Arches and Vaults of Stone
The pointed arch is a distinguishing feature of Gothic architecture. Inside buildings, pointed arches are combined to make tall vaults that taper up to points. The pointed vaults allowed builders to make very high, vaulted ceilings.
Entrance to Dean’s Yard
The building next to Westminster Abbey has an arched doorway that leads to an interior courtyard, Dean’s Yard. The building’s gothic features include tall, thin octagonal towers with turrets, lancet windows, and pointed arches.
A Romanesque Revival
St. Margaret’s, the smaller church next to Westminster Abbey, was founded in the 11th century. It has been rebuilt several times, always in the Romanesque style. This was the prevailing building style in Europe between Roman and medieval times.
The Renaissance Revives Roman Grandeur
We are in Vatican City, Rome, visiting the Basilica of St. Peter. This massive church was built between 1506 and 1615 A.D. It is an important destination for Christian pilgrims. A succession of great architects, including the artists Raphael and Michelangelo, contributed to the design of this sanctuary.
The Renaissance and Baroque architects of St. Peter’s consciously revived elements of Greek and Roman architecture, such as columns, round arches, and domes, as well as a Classical sense of grandeur.
The Dome of St. Peter
The great dome of St. Peter’s is in the centre of the church, above the high altar. Designed by Michelangelo, it inspired many other domes, including that of St. Paul’s Cathedral in London.
By Loomis DeanLIFE Photo Collection
The elliptical piazza through which pilgrims approach St. Peter’s Basilica was designed by Gian Lorenzo Bernini and built between 1655 and 1667. The architect intended the wide, sweeping circles to suggest the welcoming arms of the church.
The Baroque Style Takes Hold
We are in St. Petersburg, Russia, in front of the Winter Palace, a magnificent Baroque building that was completed in 1762, the same year that Catharine II assumed the throne. The term baroque connotes elaboration in music and art as well as architecture.
However, the underlying structures of baroque architecture are often of stark, even severe design. Their ornate decoration is what makes them Baroque. The Winter Palace is now the main building of the Hermitage Museum.
The green, white, and gold façade of the Winter Palace highlights another element of Baroque architecture—its sense of lightness. Baroque buildings have many windows, decorated columns, and other graceful features that appealed to an aristocracy devoted to pleasure.
Another feature of many Baroque palaces is a gigantic sense of scale. Like Versailles Palace near Paris, France, the Winter Palace is surrounded by enormous neoclassical buildings, to create a setting worthy of an imperial family.

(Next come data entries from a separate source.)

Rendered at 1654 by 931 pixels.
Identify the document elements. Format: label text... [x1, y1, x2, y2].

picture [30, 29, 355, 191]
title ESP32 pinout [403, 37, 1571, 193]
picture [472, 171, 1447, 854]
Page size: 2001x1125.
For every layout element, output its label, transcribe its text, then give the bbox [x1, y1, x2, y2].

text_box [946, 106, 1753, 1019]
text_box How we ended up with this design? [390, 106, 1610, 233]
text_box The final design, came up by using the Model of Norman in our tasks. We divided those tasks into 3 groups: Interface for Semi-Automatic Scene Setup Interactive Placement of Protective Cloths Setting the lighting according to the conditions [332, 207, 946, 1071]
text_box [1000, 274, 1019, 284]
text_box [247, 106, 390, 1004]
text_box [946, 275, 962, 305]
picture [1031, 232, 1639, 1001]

A Modern Home for Baroque Music
Opera is a form of music that dates from the Baroque era. But here in Valencia, Spain, opera is performed in an ultra-modern building, the Reina Sofia Palace of the Arts.

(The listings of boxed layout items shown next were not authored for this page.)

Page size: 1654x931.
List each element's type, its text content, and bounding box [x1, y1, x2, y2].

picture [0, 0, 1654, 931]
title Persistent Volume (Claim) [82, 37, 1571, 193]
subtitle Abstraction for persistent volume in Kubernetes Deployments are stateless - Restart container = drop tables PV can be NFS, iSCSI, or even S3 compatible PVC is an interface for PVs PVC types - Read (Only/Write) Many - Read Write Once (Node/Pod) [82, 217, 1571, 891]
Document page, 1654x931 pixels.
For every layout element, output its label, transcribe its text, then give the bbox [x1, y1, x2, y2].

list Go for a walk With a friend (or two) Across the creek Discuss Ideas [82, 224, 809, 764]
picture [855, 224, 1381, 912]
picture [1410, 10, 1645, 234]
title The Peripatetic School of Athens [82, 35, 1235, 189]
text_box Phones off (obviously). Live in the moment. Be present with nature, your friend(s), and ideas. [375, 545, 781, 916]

Like many other modern buildings, the Reina Sofia Palace is a freeform structure that makes creative use of metal, glass, poured concrete, and other building materials. Gone are the straight lines and right angles that characterized buildings of earlier eras.

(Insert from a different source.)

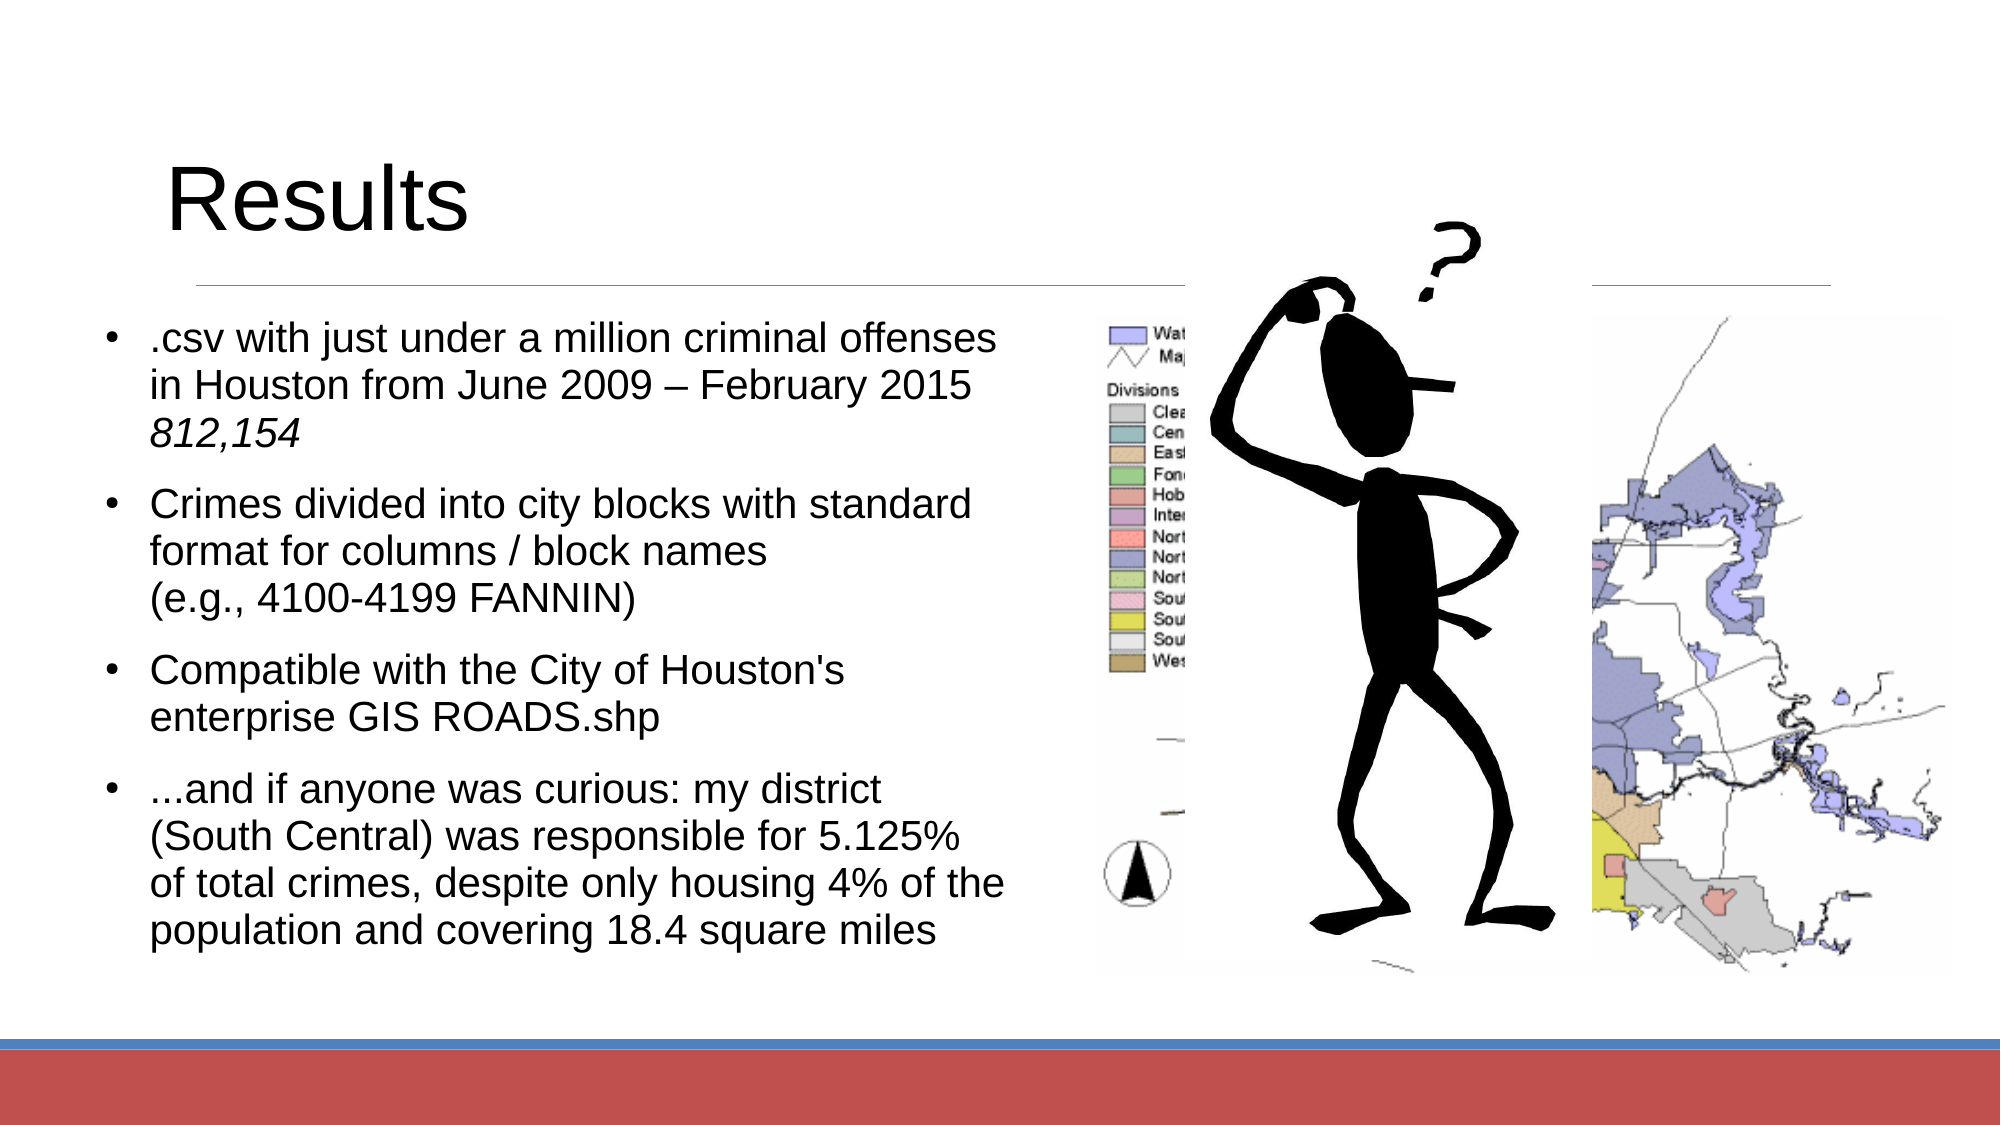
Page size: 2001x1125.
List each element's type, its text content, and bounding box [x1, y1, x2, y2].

picture [1095, 203, 1951, 976]
title Results [165, 104, 1965, 293]
list .csv with just under a million criminal offenses in Houston from June 2009 – February 2015 812,154 Crimes divided into city blocks with standard format for columns / block names (e.g., 4100-4199 FANNIN) Compatible with the City of Houston's enterprise GIS ROADS.shp ...and if anyone was curious: my district (South Central) was responsible for 5.125% of total crimes, despite only housing 4% of the population and covering 18.4 square miles [90, 314, 1006, 968]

The dome of the Reina Sofia Palace of the Arts is 74 metres high and made of metal. A huge curved “plume” extends from the dome and sweeps down to the ground, giving the building the feeling of a giant ship or spacecraft.
A Spectacular Space
Calatrava intended the Reina Sofia Palace to be a symbol of Valencia and an urban gathering place as well as a music venue. The building, which is surrounded by gardens and parks, contrasts spectacularly with angular modern buildings nearby.
A Mix of Modern and Traditional
Looking out from the modern Reina Sofia Palace of the Arts, we see older buildings from the 20th, 19th, and 18th centuries. Modern European buildings both contrast and harmonize with the architecture of past eras.